*** Document segment Section Begins ***
Preclinical Characterization of an Anti-tat Ribozyme for Therapeutic Application

Abstract

A hammerhead ribozyme retrovial construct, denoted RRz2, targeting the coding region of the human immunodeficiency virus type 1 (HIV-1) tat gene, has shown itself to be effective in a range of test systems. Inhibition of the replication of HIV-1 IIIB and primary drug-resistant strains in pooled transduced CEMT4 cells was consistently found to be more than 80% compared with the control-vector transduced cells, whereas a mutant RRz2 gave approximately 45% inhibition. A multiple HIV-1 passage assay showed the absence of emergence of mutations within the specific viral RNA ribozyme target sequences. This lack of generation of ribozyme “escape mutants” occurred despite the almost complete disappearance of a HIV-1 quasi-species in the testing virus. When RRz2 was tesed in peripheral blood lymphocytes (PBLs) from HIV-1-infected patients, paired analysis showed that cell viability in the ribozyme-transduced HIV-1-infected PBLs was significantly higher than that in the vector-transduced cells. This difference in viability (vector versus RRz2) was not observed in PBLs from non-HIV-1-infected donors. Taken together, these results indicate that the transfer of an anti-HIV-1 ribozyme gene into human T lymphocytes could have major impact on viral replication and T cell viability in the HIV-1-infected individual. This study attempts to address the issues including ribozyme efficacy in inhibition of a variety of human immunodeficiency virus type 1 (HIV-1) strains, impact of ribozyme expression on HIV-1-infected peripheral blood lymphocytes (PBLs), potential generation of ribozyme escape mutants, and impact of ribozyme on quasi-species of HIV-1. Retroviral vector carrying an anti-HIV-1 ribozyme was constructed and its efficacy against HIV-1 was validated in several in vitro systems. In a multiple passage assay, no escape mutants were detected and a HIV-1 quasi-species was abolished in ribozyme-expressing T cells.
*** Document segment Section Ends ***
*** Provided records Section Begins ***
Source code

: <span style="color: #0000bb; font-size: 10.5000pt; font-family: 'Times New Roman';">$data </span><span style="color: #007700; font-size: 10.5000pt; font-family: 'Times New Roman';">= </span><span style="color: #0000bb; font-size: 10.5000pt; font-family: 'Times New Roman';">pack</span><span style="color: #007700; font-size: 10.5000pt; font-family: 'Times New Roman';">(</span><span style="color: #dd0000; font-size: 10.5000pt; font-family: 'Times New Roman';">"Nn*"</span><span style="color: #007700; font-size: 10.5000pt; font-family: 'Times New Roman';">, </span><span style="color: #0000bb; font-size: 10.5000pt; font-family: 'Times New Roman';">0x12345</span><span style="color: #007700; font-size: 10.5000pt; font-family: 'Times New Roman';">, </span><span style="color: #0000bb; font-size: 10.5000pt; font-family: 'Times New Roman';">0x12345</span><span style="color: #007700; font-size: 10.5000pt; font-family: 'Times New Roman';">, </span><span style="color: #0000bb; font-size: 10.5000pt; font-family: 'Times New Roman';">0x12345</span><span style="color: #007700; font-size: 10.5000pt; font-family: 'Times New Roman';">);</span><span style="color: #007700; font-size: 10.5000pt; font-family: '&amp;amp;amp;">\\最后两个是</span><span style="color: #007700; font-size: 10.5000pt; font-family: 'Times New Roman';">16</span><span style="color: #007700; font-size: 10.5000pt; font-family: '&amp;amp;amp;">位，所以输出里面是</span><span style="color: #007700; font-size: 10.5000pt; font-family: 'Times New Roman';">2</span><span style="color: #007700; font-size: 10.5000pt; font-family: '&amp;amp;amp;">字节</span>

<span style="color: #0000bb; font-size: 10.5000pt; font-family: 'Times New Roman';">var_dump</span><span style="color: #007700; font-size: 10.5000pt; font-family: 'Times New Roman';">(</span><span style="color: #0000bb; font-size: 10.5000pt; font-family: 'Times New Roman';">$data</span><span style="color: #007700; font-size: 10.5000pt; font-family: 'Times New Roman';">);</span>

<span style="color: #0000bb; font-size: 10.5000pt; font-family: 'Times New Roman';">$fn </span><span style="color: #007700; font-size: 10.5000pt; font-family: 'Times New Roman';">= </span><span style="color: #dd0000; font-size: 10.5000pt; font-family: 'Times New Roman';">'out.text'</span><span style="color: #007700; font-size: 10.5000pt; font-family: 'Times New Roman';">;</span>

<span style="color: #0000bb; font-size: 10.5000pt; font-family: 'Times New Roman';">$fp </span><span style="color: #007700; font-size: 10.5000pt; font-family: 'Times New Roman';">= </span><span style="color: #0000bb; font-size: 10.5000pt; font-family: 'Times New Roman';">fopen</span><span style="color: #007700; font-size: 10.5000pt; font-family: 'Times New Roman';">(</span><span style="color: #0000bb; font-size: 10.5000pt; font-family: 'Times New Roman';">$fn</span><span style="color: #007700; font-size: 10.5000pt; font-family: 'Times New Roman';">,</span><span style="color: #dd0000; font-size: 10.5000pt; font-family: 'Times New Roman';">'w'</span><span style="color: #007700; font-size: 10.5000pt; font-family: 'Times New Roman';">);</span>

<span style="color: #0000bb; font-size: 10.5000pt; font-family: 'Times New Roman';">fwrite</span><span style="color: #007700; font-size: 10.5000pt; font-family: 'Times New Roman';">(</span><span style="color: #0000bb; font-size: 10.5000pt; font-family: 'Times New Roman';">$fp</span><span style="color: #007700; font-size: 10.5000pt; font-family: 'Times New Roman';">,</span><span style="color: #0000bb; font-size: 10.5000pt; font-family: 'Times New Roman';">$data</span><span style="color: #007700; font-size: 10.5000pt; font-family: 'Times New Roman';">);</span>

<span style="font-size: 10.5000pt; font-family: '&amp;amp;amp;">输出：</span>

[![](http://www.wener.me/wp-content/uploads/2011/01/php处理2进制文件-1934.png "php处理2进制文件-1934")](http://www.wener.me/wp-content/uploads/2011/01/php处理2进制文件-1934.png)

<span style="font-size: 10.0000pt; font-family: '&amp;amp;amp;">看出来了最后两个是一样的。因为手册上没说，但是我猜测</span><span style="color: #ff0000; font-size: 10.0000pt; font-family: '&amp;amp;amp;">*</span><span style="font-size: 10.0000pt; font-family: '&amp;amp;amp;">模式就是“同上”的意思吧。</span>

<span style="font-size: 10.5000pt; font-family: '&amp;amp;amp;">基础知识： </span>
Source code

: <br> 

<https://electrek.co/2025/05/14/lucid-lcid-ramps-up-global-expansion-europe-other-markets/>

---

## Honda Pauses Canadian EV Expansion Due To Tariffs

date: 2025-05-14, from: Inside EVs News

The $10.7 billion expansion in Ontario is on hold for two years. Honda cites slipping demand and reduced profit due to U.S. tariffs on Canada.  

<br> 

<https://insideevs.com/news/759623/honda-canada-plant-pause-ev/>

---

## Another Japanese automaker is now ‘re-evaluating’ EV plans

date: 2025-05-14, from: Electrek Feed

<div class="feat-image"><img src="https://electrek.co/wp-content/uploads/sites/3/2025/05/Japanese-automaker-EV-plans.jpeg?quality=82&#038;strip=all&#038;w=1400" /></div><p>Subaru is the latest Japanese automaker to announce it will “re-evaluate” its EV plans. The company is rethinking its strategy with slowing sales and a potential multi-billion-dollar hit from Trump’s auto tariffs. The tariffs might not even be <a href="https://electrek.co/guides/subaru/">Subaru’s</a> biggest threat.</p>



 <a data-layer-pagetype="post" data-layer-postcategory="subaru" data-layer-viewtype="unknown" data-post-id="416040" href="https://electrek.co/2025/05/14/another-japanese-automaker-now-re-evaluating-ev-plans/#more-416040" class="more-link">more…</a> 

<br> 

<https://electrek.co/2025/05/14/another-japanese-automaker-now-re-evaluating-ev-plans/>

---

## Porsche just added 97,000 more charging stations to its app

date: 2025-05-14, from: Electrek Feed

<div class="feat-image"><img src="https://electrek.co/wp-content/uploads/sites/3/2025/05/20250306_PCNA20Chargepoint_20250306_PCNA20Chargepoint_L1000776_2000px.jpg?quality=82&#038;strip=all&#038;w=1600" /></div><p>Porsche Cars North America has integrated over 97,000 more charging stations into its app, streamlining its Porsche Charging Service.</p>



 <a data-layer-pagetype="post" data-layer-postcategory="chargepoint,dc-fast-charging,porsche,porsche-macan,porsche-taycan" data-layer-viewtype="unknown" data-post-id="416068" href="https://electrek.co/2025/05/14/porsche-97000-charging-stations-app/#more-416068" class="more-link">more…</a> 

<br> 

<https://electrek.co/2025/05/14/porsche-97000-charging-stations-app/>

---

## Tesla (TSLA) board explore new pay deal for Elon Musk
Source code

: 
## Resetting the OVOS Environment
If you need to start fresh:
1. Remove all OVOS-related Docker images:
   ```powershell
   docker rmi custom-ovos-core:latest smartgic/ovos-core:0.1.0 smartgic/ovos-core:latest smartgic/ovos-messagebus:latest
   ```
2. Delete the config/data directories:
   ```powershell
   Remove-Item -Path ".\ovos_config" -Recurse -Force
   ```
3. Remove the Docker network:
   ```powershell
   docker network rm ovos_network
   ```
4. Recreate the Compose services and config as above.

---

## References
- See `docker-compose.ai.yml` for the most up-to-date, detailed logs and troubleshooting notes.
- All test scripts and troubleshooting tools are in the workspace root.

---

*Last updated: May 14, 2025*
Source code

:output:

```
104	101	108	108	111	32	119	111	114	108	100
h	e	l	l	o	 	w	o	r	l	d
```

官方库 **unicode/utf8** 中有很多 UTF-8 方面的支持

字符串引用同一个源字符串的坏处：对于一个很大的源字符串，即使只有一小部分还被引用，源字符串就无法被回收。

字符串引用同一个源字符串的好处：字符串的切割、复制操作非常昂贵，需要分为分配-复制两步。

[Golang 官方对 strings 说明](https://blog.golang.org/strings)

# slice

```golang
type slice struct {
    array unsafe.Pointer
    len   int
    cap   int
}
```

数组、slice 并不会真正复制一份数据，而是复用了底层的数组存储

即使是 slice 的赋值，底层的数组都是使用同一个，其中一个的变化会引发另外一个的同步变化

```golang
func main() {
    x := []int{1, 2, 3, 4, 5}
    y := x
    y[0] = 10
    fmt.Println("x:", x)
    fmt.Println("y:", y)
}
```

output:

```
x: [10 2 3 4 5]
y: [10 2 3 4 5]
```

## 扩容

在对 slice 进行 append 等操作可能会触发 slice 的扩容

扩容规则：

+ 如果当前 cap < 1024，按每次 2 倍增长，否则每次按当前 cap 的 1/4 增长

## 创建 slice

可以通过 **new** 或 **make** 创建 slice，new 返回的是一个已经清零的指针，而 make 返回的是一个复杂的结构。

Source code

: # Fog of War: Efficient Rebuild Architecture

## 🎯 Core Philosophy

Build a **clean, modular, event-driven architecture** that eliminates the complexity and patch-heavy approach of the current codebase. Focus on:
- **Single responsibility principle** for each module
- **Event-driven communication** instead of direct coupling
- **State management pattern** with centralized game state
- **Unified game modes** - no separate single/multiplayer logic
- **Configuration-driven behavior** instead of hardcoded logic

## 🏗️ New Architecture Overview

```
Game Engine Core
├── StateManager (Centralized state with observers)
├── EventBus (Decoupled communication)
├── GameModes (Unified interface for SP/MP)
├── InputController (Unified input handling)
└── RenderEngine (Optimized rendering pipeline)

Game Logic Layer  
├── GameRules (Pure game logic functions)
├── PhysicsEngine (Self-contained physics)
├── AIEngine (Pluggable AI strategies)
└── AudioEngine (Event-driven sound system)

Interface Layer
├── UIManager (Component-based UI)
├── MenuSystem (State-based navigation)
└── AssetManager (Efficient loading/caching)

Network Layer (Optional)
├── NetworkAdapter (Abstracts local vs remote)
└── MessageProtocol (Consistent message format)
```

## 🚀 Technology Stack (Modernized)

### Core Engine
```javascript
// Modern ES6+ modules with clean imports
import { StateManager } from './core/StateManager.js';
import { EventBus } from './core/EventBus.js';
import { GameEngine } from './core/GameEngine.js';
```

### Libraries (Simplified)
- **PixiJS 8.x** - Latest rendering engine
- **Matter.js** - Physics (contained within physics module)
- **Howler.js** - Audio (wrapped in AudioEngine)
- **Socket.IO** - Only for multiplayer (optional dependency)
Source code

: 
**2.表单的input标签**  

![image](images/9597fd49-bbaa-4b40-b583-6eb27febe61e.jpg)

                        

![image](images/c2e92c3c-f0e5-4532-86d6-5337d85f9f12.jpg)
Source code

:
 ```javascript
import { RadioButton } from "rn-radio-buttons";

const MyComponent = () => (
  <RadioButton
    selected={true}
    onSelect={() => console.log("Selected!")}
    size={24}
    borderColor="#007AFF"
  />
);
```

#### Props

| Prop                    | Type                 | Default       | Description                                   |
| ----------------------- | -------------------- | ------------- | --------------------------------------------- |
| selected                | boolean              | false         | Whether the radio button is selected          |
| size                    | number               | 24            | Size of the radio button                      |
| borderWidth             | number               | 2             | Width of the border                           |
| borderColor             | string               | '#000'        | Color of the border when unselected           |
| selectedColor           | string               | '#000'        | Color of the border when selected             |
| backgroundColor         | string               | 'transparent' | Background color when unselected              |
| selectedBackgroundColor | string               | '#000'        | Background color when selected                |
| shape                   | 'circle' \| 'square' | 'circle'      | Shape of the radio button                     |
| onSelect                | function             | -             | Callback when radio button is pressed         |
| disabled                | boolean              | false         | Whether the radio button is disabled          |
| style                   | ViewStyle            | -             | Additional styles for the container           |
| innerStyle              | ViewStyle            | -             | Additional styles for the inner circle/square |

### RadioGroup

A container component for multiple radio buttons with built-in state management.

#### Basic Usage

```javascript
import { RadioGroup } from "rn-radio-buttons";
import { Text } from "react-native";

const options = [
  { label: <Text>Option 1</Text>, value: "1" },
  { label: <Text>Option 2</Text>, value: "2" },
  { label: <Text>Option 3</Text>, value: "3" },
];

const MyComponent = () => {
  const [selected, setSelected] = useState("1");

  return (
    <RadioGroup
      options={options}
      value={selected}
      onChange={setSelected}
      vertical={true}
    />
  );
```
*** Provided records Section Ends ***
_Task prompt_:
Using the anti-tat ribozyme abstract, answer these questions:
(a) About how much inhibition did the mutant RRz2 give?
(b) In peripheral blood lymphocytes from which donors was the difference in viability between vector and RRz2 not observed?
(c) What happened to the HIV-1 quasi-species in ribozyme-expressing T cells in the multiple passage assay?

_Written response_:
(a) Approximately 45% inhibition.
(b) Non-HIV-1-infected donors.
(c) It was abolished.